Quilt finds its way home

The Elizabeth Neff quilt, made in 1843, was recently purchased by the Shenandoah County Historical Society and Virginia Quilt Museum and will soon be on display. The inscription reads "Elizabeth Neffs Property Shenandoah County VA 1843. Courtesy photo

A quilt, made in 1843, has been purchased by the Shenandoah County Historical Society and the Virginia Quilt Museum and will be on display in early summer.

The quilt bears the inscription, “Elizabeth Neffs Property Shenandoah County VA 1843,” written in ink.

Barbara Adamson, president of the historical society, said the maker of the quilt is unknown, but they “hope to discover that.”

Elizabeth Neff, whose name is featured in the inscription, was born in 1833 and would have been only 10 years old when the quilt was made, and that is why the historical society doesn’t believe that Neff was the maker of the quilt.  Historical society members have speculated that she may have helped make the quilt or it was given to her.

Adamson said she hopes experts at the Virginia Quilt Museum may be able to determine more by examining the complexity of the quilt and the stitching that was used to create it.

A closeup of the Elizabeth Neff quilt. Courtesy photo

Historical society members know that Neff was born in Shenandoah County to parents John and Catherine Wine Neff in the Rude’s Hill and Shenandoah Caverns area. The house she was born in is no longer standing, but the house she grew up in is still standing near the Interstate 81 exit.

In 1856, she married Samuel Miller and moved to Bridgewater. She died in 1917.

“That’s how the quilt made its way to Rockingham County,” Adamson said. It was then passed down to her grandson, Ralph Miller. Ralph did not have children, so when he passed away in 1979, his wife Mary Miller sold the quilt after finding it in a blanket chest at the foot of her bed.

The quilt was then purchased by Jeff Bradfield, owner of Rolling Hills Antiques in Harrisonburg. He later sold it to a quilt shop owner in San Diego, California, who was traveling from Scranton, Pennsylvania, to Williamsburg for a quilt seminar.

The owner of the San Diego quilt shop contacted Gloria Comstock, curator of the Virginia Quilt Museum, about selling the quilt and returning it to Shenandoah County.

The quilt is 98 inches by 91 inches and is a variation of the birds in the air pattern.

When the quilt museum and the historical society heard about the quilt, they began researching women who lived during 1843 in both Shenandoah and Rockingham counties. Eventually, all the pieces fell into place and they found an Elizabeth Neff who lived during the correct locations and time period.

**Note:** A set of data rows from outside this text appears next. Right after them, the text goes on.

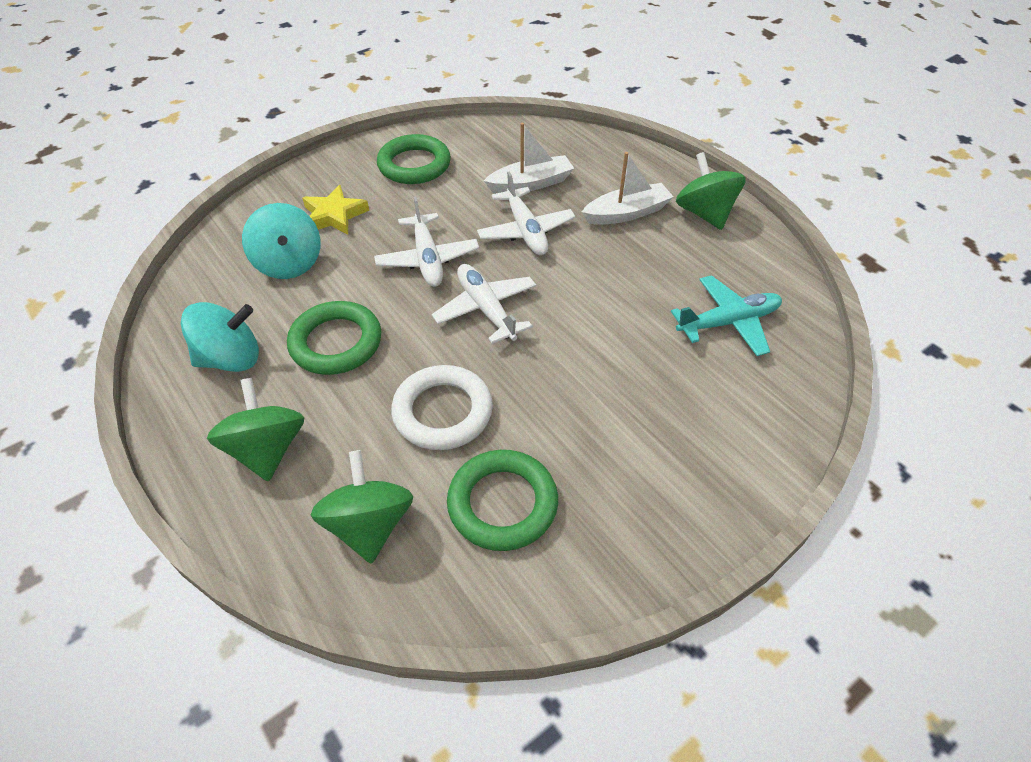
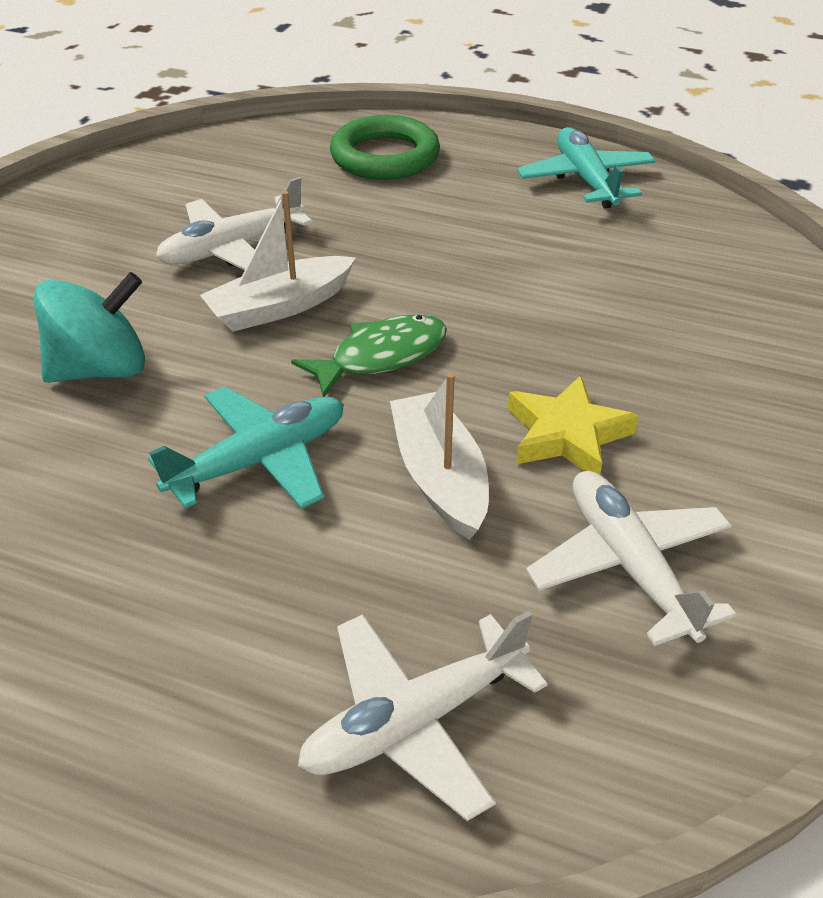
green fish: none = 0 -> [291,314,447,397] = 1
green ring: [287,301,381,375] [377,134,451,184] [447,450,558,551] = 3 -> [330,115,440,180] = 1
green spinning top: [207,378,304,482] [311,450,413,564] [676,152,746,230] = 3 -> none = 0
turquoise plane: [671,275,782,356] = 1 -> [148,387,344,509] [517,127,656,209] = 2
turquoise spinning top: [181,302,259,372] [242,203,321,279] = 2 -> [33,272,145,383] = 1
white ring: [391,365,493,450] = 1 -> none = 0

Adamson said it was “fun to discover the details.”

“We are very pleased that the quilt is back in Virginia and will be preserved and exhibited,” she added. “So many people have old family quilts at home and often they have questions about them or don’t know how to take care of them and I know the quilt museum is really interested in making sure that they survive and stay right here in the valley.”

The quilt is 98 inches by 91 inches and is a variation of the birds in the air pattern.

“It’s in very good condition,” considering how long it has lasted and how far it has traveled, Adamson said,

The Virginia Quilt Museum will be doing some conservation and preservation work on it before it’s placed on display.

“It is in a safe place and it’ll be taken care of and we’ll all get to see it from time to time and learn from it,” she said.

The historical society and the Virginia Quilt Museum held a fundraising campaign to purchase the quilt and bring it back home to Shenandoah County.

The quilt was priced at $3,900 and was purchased for that price, plus a few hundred dollars to cover shipping and insurance costs.